**AIM OF THE TASK:**
Retype each of the following lines verbatim, with no changes to any character.

-- begin INFORMATION SUPPLIED --

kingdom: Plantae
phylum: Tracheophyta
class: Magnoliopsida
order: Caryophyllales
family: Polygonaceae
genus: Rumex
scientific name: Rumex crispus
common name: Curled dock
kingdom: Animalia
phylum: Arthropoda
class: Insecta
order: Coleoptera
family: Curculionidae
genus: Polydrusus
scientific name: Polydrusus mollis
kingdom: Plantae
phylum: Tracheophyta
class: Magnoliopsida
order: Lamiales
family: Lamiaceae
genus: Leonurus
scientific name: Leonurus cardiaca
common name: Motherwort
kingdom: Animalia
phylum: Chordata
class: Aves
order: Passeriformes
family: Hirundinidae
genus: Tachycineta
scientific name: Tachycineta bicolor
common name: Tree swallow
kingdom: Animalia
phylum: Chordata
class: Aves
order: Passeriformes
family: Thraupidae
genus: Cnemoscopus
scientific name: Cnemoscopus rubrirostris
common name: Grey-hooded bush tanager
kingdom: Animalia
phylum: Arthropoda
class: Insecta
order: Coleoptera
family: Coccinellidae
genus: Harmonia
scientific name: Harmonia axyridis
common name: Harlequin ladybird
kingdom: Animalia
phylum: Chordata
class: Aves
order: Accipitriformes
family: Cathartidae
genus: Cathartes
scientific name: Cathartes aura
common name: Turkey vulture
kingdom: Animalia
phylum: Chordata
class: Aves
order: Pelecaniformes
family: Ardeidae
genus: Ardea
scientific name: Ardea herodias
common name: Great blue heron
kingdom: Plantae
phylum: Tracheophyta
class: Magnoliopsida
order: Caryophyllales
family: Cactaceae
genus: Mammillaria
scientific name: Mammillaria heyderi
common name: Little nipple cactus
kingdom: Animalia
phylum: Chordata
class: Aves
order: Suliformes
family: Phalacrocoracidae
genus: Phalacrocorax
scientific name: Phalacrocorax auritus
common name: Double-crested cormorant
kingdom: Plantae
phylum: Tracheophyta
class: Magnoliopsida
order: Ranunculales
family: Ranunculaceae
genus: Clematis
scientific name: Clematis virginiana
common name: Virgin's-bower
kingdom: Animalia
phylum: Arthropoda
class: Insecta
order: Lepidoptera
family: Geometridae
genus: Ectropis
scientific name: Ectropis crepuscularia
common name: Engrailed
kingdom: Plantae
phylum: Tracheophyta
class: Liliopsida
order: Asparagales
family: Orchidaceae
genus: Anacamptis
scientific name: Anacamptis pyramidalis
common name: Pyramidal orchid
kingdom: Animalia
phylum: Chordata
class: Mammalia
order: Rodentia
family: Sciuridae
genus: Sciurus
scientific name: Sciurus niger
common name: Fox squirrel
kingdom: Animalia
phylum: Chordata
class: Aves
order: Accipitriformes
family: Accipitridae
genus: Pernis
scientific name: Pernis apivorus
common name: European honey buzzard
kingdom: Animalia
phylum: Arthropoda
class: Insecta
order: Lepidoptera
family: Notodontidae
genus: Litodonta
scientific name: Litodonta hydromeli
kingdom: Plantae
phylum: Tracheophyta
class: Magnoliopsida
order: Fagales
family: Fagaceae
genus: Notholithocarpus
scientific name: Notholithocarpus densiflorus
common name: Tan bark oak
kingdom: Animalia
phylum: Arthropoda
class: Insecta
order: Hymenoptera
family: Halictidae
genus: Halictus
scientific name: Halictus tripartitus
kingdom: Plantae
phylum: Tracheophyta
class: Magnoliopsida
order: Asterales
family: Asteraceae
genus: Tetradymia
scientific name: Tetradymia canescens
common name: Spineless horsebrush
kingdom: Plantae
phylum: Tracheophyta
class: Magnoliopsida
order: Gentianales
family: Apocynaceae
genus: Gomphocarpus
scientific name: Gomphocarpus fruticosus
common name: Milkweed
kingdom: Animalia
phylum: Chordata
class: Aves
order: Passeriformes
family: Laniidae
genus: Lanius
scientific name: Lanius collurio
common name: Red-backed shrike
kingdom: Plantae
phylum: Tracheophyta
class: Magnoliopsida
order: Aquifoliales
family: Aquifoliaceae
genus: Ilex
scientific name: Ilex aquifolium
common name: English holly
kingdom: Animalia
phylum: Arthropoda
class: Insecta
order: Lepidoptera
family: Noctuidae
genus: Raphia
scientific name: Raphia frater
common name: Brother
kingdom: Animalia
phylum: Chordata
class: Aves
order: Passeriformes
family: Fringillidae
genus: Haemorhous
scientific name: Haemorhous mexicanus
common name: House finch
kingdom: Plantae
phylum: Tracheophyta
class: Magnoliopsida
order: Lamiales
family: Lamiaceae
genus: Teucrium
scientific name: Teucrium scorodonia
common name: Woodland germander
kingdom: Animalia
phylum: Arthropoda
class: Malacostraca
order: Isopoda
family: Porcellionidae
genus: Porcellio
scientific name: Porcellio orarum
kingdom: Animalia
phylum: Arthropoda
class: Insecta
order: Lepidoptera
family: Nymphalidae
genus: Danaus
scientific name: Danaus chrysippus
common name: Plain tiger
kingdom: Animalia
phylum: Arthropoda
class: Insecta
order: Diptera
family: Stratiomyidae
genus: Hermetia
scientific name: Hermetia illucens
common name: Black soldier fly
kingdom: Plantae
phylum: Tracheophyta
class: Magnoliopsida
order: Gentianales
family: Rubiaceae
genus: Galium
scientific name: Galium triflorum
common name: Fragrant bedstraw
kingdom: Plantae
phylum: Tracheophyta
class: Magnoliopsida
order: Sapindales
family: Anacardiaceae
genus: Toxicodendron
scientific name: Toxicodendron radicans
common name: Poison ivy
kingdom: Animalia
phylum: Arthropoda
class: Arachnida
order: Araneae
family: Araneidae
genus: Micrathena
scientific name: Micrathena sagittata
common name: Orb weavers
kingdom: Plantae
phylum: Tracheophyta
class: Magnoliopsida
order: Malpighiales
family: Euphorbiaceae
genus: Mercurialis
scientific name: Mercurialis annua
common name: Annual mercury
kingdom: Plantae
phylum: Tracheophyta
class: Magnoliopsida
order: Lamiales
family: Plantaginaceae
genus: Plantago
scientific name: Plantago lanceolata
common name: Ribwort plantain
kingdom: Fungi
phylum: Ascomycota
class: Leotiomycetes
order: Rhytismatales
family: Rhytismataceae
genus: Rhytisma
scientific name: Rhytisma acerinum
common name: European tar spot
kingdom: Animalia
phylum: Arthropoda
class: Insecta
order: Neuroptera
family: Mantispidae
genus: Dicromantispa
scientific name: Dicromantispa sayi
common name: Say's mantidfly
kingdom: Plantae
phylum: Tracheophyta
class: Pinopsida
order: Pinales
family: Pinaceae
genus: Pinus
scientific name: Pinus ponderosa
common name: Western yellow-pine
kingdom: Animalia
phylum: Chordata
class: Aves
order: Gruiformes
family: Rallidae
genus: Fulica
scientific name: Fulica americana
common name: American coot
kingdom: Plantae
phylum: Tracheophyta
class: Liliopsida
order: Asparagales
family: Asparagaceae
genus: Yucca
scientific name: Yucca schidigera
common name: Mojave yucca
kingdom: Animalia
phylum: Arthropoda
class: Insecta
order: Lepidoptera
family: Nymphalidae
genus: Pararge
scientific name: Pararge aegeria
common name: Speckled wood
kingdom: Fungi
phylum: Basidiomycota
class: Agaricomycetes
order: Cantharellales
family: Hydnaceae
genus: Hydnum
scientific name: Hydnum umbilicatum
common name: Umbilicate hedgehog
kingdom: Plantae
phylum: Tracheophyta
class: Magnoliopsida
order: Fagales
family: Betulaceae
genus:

-- end INFORMATION SUPPLIED --

**SOLUTION FOR THIS TASK:**
kingdom: Plantae
phylum: Tracheophyta
class: Magnoliopsida
order: Caryophyllales
family: Polygonaceae
genus: Rumex
scientific name: Rumex crispus
common name: Curled dock
kingdom: Animalia
phylum: Arthropoda
class: Insecta
order: Coleoptera
family: Curculionidae
genus: Polydrusus
scientific name: Polydrusus mollis
kingdom: Plantae
phylum: Tracheophyta
class: Magnoliopsida
order: Lamiales
family: Lamiaceae
genus: Leonurus
scientific name: Leonurus cardiaca
common name: Motherwort
kingdom: Animalia
phylum: Chordata
class: Aves
order: Passeriformes
family: Hirundinidae
genus: Tachycineta
scientific name: Tachycineta bicolor
common name: Tree swallow
kingdom: Animalia
phylum: Chordata
class: Aves
order: Passeriformes
family: Thraupidae
genus: Cnemoscopus
scientific name: Cnemoscopus rubrirostris
common name: Grey-hooded bush tanager
kingdom: Animalia
phylum: Arthropoda
class: Insecta
order: Coleoptera
family: Coccinellidae
genus: Harmonia
scientific name: Harmonia axyridis
common name: Harlequin ladybird
kingdom: Animalia
phylum: Chordata
class: Aves
order: Accipitriformes
family: Cathartidae
genus: Cathartes
scientific name: Cathartes aura
common name: Turkey vulture
kingdom: Animalia
phylum: Chordata
class: Aves
order: Pelecaniformes
family: Ardeidae
genus: Ardea
scientific name: Ardea herodias
common name: Great blue heron
kingdom: Plantae
phylum: Tracheophyta
class: Magnoliopsida
order: Caryophyllales
family: Cactaceae
genus: Mammillaria
scientific name: Mammillaria heyderi
common name: Little nipple cactus
kingdom: Animalia
phylum: Chordata
class: Aves
order: Suliformes
family: Phalacrocoracidae
genus: Phalacrocorax
scientific name: Phalacrocorax auritus
common name: Double-crested cormorant
kingdom: Plantae
phylum: Tracheophyta
class: Magnoliopsida
order: Ranunculales
family: Ranunculaceae
genus: Clematis
scientific name: Clematis virginiana
common name: Virgin's-bower
kingdom: Animalia
phylum: Arthropoda
class: Insecta
order: Lepidoptera
family: Geometridae
genus: Ectropis
scientific name: Ectropis crepuscularia
common name: Engrailed
kingdom: Plantae
phylum: Tracheophyta
class: Liliopsida
order: Asparagales
family: Orchidaceae
genus: Anacamptis
scientific name: Anacamptis pyramidalis
common name: Pyramidal orchid
kingdom: Animalia
phylum: Chordata
class: Mammalia
order: Rodentia
family: Sciuridae
genus: Sciurus
scientific name: Sciurus niger
common name: Fox squirrel
kingdom: Animalia
phylum: Chordata
class: Aves
order: Accipitriformes
family: Accipitridae
genus: Pernis
scientific name: Pernis apivorus
common name: European honey buzzard
kingdom: Animalia
phylum: Arthropoda
class: Insecta
order: Lepidoptera
family: Notodontidae
genus: Litodonta
scientific name: Litodonta hydromeli
kingdom: Plantae
phylum: Tracheophyta
class: Magnoliopsida
order: Fagales
family: Fagaceae
genus: Notholithocarpus
scientific name: Notholithocarpus densiflorus
common name: Tan bark oak
kingdom: Animalia
phylum: Arthropoda
class: Insecta
order: Hymenoptera
family: Halictidae
genus: Halictus
scientific name: Halictus tripartitus
kingdom: Plantae
phylum: Tracheophyta
class: Magnoliopsida
order: Asterales
family: Asteraceae
genus: Tetradymia
scientific name: Tetradymia canescens
common name: Spineless horsebrush
kingdom: Plantae
phylum: Tracheophyta
class: Magnoliopsida
order: Gentianales
family: Apocynaceae
genus: Gomphocarpus
scientific name: Gomphocarpus fruticosus
common name: Milkweed
kingdom: Animalia
phylum: Chordata
class: Aves
order: Passeriformes
family: Laniidae
genus: Lanius
scientific name: Lanius collurio
common name: Red-backed shrike
kingdom: Plantae
phylum: Tracheophyta
class: Magnoliopsida
order: Aquifoliales
family: Aquifoliaceae
genus: Ilex
scientific name: Ilex aquifolium
common name: English holly
kingdom: Animalia
phylum: Arthropoda
class: Insecta
order: Lepidoptera
family: Noctuidae
genus: Raphia
scientific name: Raphia frater
common name: Brother
kingdom: Animalia
phylum: Chordata
class: Aves
order: Passeriformes
family: Fringillidae
genus: Haemorhous
scientific name: Haemorhous mexicanus
common name: House finch
kingdom: Plantae
phylum: Tracheophyta
class: Magnoliopsida
order: Lamiales
family: Lamiaceae
genus: Teucrium
scientific name: Teucrium scorodonia
common name: Woodland germander
kingdom: Animalia
phylum: Arthropoda
class: Malacostraca
order: Isopoda
family: Porcellionidae
genus: Porcellio
scientific name: Porcellio orarum
kingdom: Animalia
phylum: Arthropoda
class: Insecta
order: Lepidoptera
family: Nymphalidae
genus: Danaus
scientific name: Danaus chrysippus
common name: Plain tiger
kingdom: Animalia
phylum: Arthropoda
class: Insecta
order: Diptera
family: Stratiomyidae
genus: Hermetia
scientific name: Hermetia illucens
common name: Black soldier fly
kingdom: Plantae
phylum: Tracheophyta
class: Magnoliopsida
order: Gentianales
family: Rubiaceae
genus: Galium
scientific name: Galium triflorum
common name: Fragrant bedstraw
kingdom: Plantae
phylum: Tracheophyta
class: Magnoliopsida
order: Sapindales
family: Anacardiaceae
genus: Toxicodendron
scientific name: Toxicodendron radicans
common name: Poison ivy
kingdom: Animalia
phylum: Arthropoda
class: Arachnida
order: Araneae
family: Araneidae
genus: Micrathena
scientific name: Micrathena sagittata
common name: Orb weavers
kingdom: Plantae
phylum: Tracheophyta
class: Magnoliopsida
order: Malpighiales
family: Euphorbiaceae
genus: Mercurialis
scientific name: Mercurialis annua
common name: Annual mercury
kingdom: Plantae
phylum: Tracheophyta
class: Magnoliopsida
order: Lamiales
family: Plantaginaceae
genus: Plantago
scientific name: Plantago lanceolata
common name: Ribwort plantain
kingdom: Fungi
phylum: Ascomycota
class: Leotiomycetes
order: Rhytismatales
family: Rhytismataceae
genus: Rhytisma
scientific name: Rhytisma acerinum
common name: European tar spot
kingdom: Animalia
phylum: Arthropoda
class: Insecta
order: Neuroptera
family: Mantispidae
genus: Dicromantispa
scientific name: Dicromantispa sayi
common name: Say's mantidfly
kingdom: Plantae
phylum: Tracheophyta
class: Pinopsida
order: Pinales
family: Pinaceae
genus: Pinus
scientific name: Pinus ponderosa
common name: Western yellow-pine
kingdom: Animalia
phylum: Chordata
class: Aves
order: Gruiformes
family: Rallidae
genus: Fulica
scientific name: Fulica americana
common name: American coot
kingdom: Plantae
phylum: Tracheophyta
class: Liliopsida
order: Asparagales
family: Asparagaceae
genus: Yucca
scientific name: Yucca schidigera
common name: Mojave yucca
kingdom: Animalia
phylum: Arthropoda
class: Insecta
order: Lepidoptera
family: Nymphalidae
genus: Pararge
scientific name: Pararge aegeria
common name: Speckled wood
kingdom: Fungi
phylum: Basidiomycota
class: Agaricomycetes
order: Cantharellales
family: Hydnaceae
genus: Hydnum
scientific name: Hydnum umbilicatum
common name: Umbilicate hedgehog
kingdom: Plantae
phylum: Tracheophyta
class: Magnoliopsida
order: Fagales
family: Betulaceae
genus:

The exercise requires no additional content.